Ivy brought me a warmed can of instant tomato soup and a couple of pain pills. “Thanks, Baby.” As I gratefully took them, she perched on the arm of my chair, protective and silent, and watched me with doleful eyes. I rested my head on her lap and she contentedly stroked my hair. Ivy was never so happy as when she had someone to fuss over.
Jesse returned in a few minutes, satisfied with the absence of marauders. As I started to nod off, drowsy from the pills, he knelt beside me, a faithful and sorrowful hound dog. “I can take you to your bed, honey.” He brushed my hair away from my face.
“No. You don’t have to do that,” I insisted. “You guys don’t need to stay. I’ll be fine.” And I laid my head back in Ivy’s lap, too numb to hold my head up. Murmured conversation filtered into my sleep. I loved my friends. I knew Ivy was more than reluctant to leave me alone. And Jesse was in full-on protect mode.
Some time later, I vaguely remembered being lifted from my chair, the rhythmic rocking as Jess carried me to my bed.
I drifted in and out of consciousness for hours. At one point, I awoke to the tangle of arms around me. My head
rose and fell in time with Jesse’s deep breathing. Ivy’s chest pressed against my back. Both of them had their arms wrapped around me. I hummed a sigh, laced my fingers through Ivy’s and nuzzled closer to Jesse’s chest. He stirred.

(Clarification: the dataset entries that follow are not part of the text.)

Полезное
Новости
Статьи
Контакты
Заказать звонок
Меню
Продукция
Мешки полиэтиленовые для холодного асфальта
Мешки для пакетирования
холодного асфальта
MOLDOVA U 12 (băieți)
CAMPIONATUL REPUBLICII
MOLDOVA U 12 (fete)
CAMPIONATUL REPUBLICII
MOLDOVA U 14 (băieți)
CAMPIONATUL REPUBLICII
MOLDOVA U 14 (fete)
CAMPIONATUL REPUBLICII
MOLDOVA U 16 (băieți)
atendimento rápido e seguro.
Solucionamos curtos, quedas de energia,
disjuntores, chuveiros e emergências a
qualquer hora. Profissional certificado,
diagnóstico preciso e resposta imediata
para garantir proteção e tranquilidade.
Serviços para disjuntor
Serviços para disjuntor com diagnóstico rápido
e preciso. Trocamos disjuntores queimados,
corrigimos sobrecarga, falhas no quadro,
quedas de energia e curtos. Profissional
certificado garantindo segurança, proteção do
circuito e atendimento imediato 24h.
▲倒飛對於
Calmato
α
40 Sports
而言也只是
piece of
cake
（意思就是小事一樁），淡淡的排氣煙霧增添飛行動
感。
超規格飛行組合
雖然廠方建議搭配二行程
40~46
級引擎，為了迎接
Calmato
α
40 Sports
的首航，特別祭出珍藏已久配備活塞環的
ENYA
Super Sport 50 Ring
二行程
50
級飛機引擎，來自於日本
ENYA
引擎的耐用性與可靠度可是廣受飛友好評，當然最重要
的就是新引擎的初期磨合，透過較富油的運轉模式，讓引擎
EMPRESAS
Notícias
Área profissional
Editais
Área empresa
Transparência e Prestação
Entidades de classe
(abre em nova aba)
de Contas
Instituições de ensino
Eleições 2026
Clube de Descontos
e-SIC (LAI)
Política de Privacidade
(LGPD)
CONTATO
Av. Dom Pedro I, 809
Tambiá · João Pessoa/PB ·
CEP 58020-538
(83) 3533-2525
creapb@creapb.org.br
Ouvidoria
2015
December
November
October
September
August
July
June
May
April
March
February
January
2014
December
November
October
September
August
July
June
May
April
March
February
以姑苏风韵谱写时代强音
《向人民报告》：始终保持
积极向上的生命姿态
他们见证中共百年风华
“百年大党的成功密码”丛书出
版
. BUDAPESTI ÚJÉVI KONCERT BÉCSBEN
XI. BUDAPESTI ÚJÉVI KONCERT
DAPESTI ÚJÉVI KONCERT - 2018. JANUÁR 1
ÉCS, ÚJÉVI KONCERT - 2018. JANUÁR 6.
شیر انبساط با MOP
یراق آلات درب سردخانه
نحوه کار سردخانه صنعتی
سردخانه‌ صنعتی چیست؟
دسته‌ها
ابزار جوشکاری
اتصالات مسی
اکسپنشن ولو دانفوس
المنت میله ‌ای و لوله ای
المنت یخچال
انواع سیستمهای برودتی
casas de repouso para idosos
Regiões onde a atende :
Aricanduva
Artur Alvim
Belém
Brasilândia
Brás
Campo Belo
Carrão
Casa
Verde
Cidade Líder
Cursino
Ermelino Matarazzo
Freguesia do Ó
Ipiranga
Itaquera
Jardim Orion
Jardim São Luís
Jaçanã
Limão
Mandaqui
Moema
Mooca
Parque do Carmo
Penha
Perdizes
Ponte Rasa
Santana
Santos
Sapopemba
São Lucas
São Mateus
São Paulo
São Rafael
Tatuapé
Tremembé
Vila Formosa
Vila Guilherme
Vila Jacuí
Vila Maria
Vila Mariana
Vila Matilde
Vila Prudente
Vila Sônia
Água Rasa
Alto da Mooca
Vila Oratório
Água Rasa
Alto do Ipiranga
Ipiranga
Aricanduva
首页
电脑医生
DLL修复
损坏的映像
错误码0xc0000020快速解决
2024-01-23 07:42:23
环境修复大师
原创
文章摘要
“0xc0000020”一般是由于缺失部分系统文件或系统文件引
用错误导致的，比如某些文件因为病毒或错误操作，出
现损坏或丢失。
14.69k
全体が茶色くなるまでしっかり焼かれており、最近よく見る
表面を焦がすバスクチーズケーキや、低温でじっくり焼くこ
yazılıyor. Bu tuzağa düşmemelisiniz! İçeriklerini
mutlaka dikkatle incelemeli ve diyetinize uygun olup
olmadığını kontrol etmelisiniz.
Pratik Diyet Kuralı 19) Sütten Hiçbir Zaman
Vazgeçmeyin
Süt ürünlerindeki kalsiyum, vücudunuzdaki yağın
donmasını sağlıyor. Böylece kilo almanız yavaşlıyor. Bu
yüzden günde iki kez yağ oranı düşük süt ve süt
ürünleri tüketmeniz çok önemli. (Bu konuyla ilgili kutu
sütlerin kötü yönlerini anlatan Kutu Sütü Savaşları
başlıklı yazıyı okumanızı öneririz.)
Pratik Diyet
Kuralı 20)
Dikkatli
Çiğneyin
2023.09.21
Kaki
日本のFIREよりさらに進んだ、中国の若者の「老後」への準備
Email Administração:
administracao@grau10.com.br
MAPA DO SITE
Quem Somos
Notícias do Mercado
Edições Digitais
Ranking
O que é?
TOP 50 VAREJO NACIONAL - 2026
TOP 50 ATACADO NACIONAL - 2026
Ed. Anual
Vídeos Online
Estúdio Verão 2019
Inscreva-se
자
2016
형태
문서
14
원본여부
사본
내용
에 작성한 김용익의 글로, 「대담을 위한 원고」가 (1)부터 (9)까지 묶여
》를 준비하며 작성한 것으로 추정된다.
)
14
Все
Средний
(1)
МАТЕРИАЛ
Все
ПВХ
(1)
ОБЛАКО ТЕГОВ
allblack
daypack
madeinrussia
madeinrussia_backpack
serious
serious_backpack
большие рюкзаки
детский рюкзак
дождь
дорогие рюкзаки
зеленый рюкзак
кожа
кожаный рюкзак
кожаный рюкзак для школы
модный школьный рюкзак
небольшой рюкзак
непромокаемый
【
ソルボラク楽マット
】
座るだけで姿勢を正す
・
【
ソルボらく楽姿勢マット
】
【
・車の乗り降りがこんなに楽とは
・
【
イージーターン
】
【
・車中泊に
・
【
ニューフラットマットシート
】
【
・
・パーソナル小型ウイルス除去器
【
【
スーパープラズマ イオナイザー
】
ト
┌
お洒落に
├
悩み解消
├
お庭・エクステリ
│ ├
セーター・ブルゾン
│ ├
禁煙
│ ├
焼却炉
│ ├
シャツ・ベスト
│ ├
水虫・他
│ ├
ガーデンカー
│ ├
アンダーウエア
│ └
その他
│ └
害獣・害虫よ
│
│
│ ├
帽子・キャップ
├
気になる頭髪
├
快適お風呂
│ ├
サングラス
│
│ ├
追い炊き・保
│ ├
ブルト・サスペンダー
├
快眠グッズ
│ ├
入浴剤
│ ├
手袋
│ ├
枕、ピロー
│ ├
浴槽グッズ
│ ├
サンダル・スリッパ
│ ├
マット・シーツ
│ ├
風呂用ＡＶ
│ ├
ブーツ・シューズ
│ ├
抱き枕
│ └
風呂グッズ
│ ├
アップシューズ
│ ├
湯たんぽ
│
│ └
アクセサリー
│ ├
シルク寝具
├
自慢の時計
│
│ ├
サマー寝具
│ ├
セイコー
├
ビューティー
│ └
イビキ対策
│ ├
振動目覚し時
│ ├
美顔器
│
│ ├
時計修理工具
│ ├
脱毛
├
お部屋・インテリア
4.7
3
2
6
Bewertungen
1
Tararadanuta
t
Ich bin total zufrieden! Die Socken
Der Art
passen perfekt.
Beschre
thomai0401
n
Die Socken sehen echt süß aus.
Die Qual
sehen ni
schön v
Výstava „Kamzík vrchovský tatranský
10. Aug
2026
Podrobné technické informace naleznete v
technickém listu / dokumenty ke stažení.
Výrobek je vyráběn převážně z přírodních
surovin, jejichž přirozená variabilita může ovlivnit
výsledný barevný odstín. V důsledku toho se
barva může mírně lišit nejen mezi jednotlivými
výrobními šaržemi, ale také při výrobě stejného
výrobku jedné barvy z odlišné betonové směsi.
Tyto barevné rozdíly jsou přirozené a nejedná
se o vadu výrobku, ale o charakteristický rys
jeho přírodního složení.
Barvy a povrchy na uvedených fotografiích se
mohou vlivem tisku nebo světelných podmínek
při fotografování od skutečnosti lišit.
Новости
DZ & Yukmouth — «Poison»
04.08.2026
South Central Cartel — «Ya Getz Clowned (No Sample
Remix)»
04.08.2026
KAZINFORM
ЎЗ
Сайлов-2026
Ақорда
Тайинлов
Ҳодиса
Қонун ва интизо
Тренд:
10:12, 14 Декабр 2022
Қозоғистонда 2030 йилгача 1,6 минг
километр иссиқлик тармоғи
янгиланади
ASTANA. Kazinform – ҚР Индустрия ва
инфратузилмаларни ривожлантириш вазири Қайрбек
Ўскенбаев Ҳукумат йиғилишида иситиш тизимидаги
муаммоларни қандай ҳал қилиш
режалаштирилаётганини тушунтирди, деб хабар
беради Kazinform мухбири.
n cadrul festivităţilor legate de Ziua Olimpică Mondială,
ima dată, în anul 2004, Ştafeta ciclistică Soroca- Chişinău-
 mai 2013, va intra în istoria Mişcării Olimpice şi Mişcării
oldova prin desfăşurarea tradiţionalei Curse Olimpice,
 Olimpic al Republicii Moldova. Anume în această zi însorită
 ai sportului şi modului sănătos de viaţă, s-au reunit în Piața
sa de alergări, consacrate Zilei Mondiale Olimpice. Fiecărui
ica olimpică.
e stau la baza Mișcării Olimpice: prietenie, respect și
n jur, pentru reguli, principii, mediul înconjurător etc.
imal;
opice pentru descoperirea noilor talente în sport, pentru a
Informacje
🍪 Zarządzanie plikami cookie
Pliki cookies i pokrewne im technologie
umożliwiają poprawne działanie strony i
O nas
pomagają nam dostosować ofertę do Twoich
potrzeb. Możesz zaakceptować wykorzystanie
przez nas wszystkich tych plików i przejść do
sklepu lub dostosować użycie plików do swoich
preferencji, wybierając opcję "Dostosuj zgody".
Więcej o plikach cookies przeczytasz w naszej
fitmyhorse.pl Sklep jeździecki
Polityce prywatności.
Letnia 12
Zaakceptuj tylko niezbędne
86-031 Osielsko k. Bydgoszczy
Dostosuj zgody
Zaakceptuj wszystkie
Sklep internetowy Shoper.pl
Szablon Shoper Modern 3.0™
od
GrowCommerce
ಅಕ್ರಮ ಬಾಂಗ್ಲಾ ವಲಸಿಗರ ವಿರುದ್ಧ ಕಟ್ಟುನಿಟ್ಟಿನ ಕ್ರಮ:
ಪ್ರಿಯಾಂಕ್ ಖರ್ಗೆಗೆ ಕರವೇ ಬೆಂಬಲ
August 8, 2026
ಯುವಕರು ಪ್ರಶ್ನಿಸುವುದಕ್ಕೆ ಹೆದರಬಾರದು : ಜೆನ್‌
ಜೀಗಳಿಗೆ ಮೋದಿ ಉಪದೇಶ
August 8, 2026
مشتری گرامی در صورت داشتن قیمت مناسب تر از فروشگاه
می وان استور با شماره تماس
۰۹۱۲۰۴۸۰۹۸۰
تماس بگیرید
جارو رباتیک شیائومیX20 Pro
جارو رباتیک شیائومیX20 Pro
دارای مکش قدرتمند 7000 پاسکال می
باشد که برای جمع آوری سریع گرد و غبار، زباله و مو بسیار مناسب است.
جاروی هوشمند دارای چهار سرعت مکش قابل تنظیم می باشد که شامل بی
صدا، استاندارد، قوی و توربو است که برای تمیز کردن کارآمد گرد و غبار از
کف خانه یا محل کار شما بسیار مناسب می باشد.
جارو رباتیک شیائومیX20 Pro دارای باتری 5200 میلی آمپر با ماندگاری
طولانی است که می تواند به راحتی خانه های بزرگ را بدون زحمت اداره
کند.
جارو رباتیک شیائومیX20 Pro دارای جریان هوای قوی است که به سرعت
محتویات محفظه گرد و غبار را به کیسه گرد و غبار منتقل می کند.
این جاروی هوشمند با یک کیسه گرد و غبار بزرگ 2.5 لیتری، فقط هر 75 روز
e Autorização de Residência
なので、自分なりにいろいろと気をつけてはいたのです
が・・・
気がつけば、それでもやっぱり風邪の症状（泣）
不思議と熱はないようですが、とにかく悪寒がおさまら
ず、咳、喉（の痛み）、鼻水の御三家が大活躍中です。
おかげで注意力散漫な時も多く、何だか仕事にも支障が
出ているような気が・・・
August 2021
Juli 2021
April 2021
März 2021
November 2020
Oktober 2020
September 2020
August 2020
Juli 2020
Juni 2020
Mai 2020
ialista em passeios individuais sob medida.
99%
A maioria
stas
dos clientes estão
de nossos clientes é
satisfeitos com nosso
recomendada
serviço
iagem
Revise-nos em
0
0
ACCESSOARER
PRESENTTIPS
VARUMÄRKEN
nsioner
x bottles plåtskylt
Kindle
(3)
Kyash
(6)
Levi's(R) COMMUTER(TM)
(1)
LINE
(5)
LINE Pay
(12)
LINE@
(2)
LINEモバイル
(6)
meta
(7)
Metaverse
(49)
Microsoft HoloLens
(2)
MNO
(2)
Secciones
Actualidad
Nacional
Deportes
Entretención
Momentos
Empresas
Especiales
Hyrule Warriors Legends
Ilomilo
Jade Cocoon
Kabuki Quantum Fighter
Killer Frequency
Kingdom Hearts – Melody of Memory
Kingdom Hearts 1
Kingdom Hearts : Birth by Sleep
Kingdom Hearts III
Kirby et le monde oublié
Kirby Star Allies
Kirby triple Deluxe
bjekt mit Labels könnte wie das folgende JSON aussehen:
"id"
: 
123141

“Hey, you doing okay?” he yawned.
I nodded and snuggled into his warmth, lightly sailed between awake and asleep. “Jess?” I mumbled.
“Mm-hmm?”
“Thank you…for…” How did you tell someone thank you for saving you?
“Sure thing, Sweets. It’s all good.” He pressed a tender kiss to my hair.
More hot tears seeped from my eyes and I drifted away into narcotic dreams.
Chapter 4 My Immortal
The morning found the three of us huddled on my bed. Ivy cried out in the middle of the night and I wrapped her tiny body with mine. Jesse curled around us both, an exhausted sentinel.
“Hey, girls,” he mumbled, and smiled at Ivy’s haystack of hair. That dark crushing pain returned to his face when his eyes fell on me.
“Is it bad?” I wasn’t sure I really wanted to know.
Jesse nearly flunked out of Drama class in school so his feeble attempt to smile told all I needed to know. It was definitely bad.
Jess and Ivy took their showers while I lounged on the couch in a narcotic induced haze. Their voices filtered into my numbed brain—plans for who would baby-sit me that day.
“Listen. Guys. I know you mean well. And I’m really glad you stayed last night. But, I think I just need some time alone.” My protests fell on deaf ears. But a beast ravaged inside my chest, clawed and screamed for release. My powers of persuasion against it were growing weak. My friends had endured enough already. I couldn’t expose them to the danger of those claws.
“Emari, honey,” Jesse said as kneeled in front of me, “I don’t want to scare you. But what if this guy knows where you live?”
“Dude, my house is wired, and it’s not like I’m going to open the door to a stranger,” I protested. “Besides, I’ve got Pinky by my bed.” It was a silly name for a stun gun. But I liked it.